## Required work
Can you render the lines below as a Markdown table with the columns Row and Line, giving each line its own numbered row and skipping blank lines? Leave the pictures out of the answer.

────────

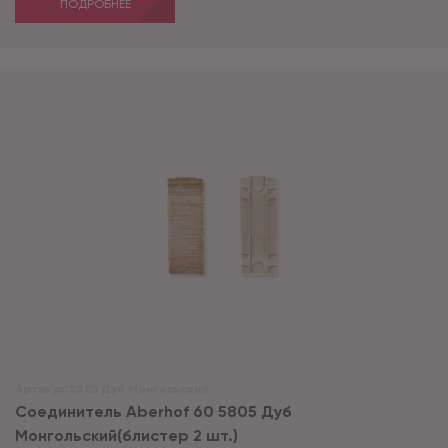
ПОДРОБНЕЕ
Артикул:
5805 Дуб Монгольский
Соединитель Aberhof 60 5805 Дуб
Монгольский(блистер 2 шт.)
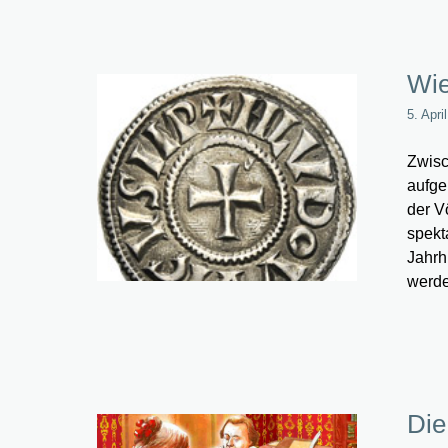
Wie
5. Apri
Zwisc
aufge
der V
spekt
Jahrh
werde
Die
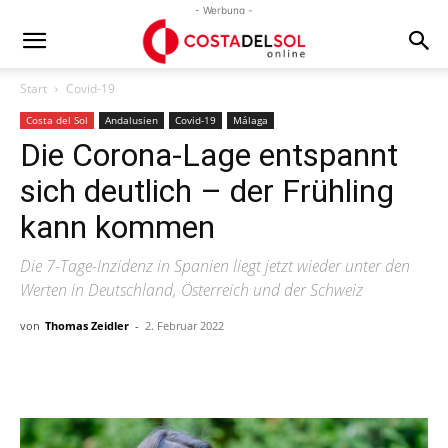
- Werbung -
Start
Covid-19
Costa del Sol
Andalusien
Covid-19
Málaga
Die Corona-Lage entspannt
sich deutlich – der Frühling
kann kommen
Die 7-Tage-Inzidenz in Spanien liegt jetzt wieder unter den
Werten in Deutschland, Österreich und der Schweiz
von
Thomas Zeidler
-
2. Februar 2022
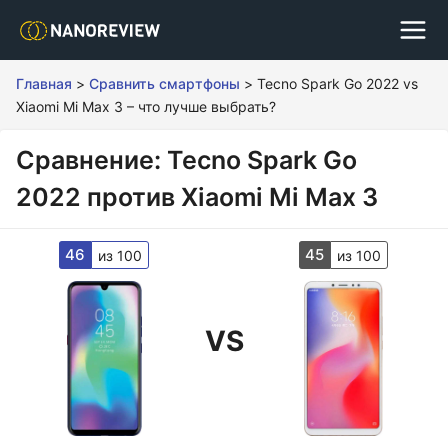
Главная
>
Сравнить смартфоны
>
Tecno Spark Go 2022 vs
Xiaomi Mi Max 3 – что лучше выбрать?
Сравнение: Tecno Spark Go
2022 против Xiaomi Mi Max 3
46
45
из 100
из 100
VS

────────

## Response to the task
| Row | Line |
|---|---|
| 1 | ПОДРОБНЕЕ |
| 2 | Артикул: |
| 3 | 5805 Дуб Монгольский |
| 4 | Соединитель Aberhof 60 5805 Дуб |
| 5 | Монгольский(блистер 2 шт.) |
| 6 | Wie |
| 7 | 5. Apri |
| 8 | Zwisc |
| 9 | aufge |
| 10 | der V |
| 11 | spekt |
| 12 | Jahrh |
| 13 | werde |
| 14 | Die |
| 15 | - Werbung - |
| 16 | Start |
| 17 | Covid-19 |
| 18 | Costa del Sol |
| 19 | Andalusien |
| 20 | Covid-19 |
| 21 | Málaga |
| 22 | Die Corona-Lage entspannt |
| 23 | sich deutlich – der Frühling |
| 24 | kann kommen |
| 25 | Die 7-Tage-Inzidenz in Spanien liegt jetzt wieder unter den |
| 26 | Werten in Deutschland, Österreich und der Schweiz |
| 27 | von |
| 28 | Thomas Zeidler |
| 29 | - |
| 30 | 2. Februar 2022 |
| 31 | Главная |
| 32 | > |
| 33 | Сравнить смартфоны |
| 34 | > |
| 35 | Tecno Spark Go 2022 vs |
| 36 | Xiaomi Mi Max 3 – что лучше выбрать? |
| 37 | Сравнение: Tecno Spark Go |
| 38 | 2022 против Xiaomi Mi Max 3 |
| 39 | 46 |
| 40 | 45 |
| 41 | из 100 |
| 42 | из 100 |
| 43 | VS |